Ia menambahkan, di sisi lain, operator telekomunikasi nasional harus mengalokasikan sekitar 17,2% pendapatannya untuk pembangunan dan pemeliharaan infrastruktur digital. Sementara itu, platform OTT yang menggunakan jaringan tersebut tidak memiliki kewajiban serupa.

Peneliti Kebijakan Publik dan Fiskal Celios, Jaya Dharmawan memperkirakan penerapan instrumen kebijakan yang tepat dapat memberikan tambahan pendapatan negara yang cukup besar dalam beberapa tahun ke depan.

Pada tahun 2026, potensi tambahan pendapatan diperkirakan antara Rp7,52 triliun hingga Rp30 triliun. Pada tahun 2030, skenario WHT 1% berpotensi menghasilkan pendapatan sebesar Rp37,42 triliun, dan WHT 3% mencapai Rp112,27 triliun.

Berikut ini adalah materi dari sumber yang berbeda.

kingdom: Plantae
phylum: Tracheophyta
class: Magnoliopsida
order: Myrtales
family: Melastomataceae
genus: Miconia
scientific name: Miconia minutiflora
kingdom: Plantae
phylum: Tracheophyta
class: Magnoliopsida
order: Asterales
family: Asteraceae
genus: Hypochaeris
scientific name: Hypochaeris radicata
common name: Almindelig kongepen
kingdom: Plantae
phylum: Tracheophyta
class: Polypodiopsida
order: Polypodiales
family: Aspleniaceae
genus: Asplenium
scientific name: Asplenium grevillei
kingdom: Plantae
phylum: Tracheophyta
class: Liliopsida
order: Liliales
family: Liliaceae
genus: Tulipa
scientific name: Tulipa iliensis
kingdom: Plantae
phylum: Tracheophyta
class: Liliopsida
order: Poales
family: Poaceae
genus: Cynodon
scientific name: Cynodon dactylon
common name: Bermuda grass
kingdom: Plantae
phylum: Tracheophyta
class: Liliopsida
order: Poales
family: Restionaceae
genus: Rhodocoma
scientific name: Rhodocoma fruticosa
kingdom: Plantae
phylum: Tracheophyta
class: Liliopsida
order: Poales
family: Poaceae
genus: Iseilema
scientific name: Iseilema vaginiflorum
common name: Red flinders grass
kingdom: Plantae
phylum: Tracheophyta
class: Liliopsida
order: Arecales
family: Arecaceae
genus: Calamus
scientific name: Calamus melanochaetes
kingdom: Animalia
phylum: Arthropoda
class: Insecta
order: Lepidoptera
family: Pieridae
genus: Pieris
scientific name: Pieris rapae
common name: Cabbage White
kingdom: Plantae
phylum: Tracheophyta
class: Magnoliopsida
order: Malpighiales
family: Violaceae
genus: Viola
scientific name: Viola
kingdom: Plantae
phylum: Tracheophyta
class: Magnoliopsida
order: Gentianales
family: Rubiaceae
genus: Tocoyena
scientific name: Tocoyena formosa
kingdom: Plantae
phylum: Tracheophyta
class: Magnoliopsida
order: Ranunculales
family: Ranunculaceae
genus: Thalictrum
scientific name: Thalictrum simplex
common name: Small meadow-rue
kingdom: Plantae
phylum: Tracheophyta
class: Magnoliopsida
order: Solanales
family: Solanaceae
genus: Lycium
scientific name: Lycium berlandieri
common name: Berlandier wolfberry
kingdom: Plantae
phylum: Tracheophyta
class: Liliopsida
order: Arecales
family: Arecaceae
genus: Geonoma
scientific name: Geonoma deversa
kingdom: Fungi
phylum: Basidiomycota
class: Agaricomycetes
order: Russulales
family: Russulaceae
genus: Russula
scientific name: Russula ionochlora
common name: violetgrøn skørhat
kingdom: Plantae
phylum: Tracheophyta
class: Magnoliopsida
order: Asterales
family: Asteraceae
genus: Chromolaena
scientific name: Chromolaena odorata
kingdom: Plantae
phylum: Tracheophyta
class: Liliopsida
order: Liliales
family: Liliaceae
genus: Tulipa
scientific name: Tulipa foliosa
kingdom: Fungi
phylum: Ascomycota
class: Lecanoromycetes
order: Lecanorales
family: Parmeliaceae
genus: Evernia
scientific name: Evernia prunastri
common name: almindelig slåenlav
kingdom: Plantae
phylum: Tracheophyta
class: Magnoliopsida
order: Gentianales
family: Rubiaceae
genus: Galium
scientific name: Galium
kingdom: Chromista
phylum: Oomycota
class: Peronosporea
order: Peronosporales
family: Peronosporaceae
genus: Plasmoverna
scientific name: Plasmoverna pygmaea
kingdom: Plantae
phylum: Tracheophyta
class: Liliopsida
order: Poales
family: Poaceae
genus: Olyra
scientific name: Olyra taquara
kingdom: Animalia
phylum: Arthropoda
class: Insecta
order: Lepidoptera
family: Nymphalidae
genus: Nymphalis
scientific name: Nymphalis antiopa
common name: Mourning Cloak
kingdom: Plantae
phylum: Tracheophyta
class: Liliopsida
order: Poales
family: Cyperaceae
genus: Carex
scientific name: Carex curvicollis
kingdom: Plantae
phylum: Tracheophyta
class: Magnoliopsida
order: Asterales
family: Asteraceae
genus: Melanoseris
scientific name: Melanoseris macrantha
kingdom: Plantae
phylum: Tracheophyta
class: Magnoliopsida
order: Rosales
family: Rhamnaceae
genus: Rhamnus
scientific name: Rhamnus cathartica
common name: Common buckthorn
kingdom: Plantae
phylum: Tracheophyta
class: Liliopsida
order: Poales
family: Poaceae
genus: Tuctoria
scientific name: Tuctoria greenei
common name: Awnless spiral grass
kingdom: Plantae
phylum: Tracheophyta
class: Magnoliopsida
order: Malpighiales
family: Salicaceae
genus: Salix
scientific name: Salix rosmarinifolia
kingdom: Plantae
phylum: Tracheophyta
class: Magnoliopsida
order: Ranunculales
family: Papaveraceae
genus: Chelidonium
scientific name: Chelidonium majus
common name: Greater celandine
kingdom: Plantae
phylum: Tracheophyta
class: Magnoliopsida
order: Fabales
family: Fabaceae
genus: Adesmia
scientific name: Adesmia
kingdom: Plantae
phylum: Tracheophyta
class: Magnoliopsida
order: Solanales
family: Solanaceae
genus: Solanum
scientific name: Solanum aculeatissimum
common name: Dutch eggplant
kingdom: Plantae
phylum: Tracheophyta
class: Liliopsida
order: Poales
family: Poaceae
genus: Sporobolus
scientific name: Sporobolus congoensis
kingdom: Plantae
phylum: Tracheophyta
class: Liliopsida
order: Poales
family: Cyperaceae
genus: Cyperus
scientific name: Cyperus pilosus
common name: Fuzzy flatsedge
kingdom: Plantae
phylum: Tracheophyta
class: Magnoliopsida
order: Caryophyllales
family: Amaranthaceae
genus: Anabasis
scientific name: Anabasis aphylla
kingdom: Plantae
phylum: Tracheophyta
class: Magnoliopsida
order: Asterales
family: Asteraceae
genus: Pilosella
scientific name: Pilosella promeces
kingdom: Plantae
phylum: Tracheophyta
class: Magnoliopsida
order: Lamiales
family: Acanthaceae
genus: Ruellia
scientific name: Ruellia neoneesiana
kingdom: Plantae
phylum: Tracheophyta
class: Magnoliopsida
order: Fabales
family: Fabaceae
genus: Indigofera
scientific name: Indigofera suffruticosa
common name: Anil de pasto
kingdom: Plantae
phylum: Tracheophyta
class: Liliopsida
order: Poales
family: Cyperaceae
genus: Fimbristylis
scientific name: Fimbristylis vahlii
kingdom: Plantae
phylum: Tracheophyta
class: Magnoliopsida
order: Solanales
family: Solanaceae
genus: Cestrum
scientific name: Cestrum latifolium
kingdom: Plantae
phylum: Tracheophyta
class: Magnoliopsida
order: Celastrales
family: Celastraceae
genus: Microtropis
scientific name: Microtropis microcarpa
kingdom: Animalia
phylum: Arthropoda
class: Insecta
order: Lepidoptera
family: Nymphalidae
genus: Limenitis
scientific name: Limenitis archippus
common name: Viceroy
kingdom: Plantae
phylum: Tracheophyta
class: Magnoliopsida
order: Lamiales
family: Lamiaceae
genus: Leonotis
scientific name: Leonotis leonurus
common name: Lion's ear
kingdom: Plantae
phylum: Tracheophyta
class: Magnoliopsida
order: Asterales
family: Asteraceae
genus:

Sedangkan skema USO 0,75% diproyeksikan memberikan kontribusi sebesar Rp 28,07 triliun yang dapat langsung dialokasikan untuk pengembangan infrastruktur teknologi informasi dan komunikasi (TIK).

Celios merekomendasikan enam paket kebijakan untuk dilaksanakan secara bersamaan. Rekomendasi utamanya adalah diberlakukannya Peraturan Pemerintah tentang tata kelola OTT yang mewajibkan platform asing mendaftar sebagai Unit Usaha Permanen Digital (BUT) melalui skema kehadiran ekonomi signifikan yang diukur berdasarkan jumlah pengguna, volume transaksi, dan pendapatan iklan.

Kajian ini juga menyoroti tantangan regulasi internasional, khususnya terkait Perjanjian Perdagangan Timbal Balik (ART) antara Indonesia dan Amerika Serikat (AS). Perjanjian ini membatasi penerapan Pajak Layanan Digital (DST) yang bersifat diskriminatif terhadap perusahaan asal Amerika Serikat.

Celios menilai instrumen seperti WHT dan USO yang diterapkan secara non-diskriminatif pada seluruh platform luar negeri masih dimungkinkan secara hukum.

Masalah pajak OTT ini merupakan tugas Direktorat Jenderal Pajak dan Kementerian Keuangan pada umumnya. Bagaimana Purbaya Yudhi Sadewa?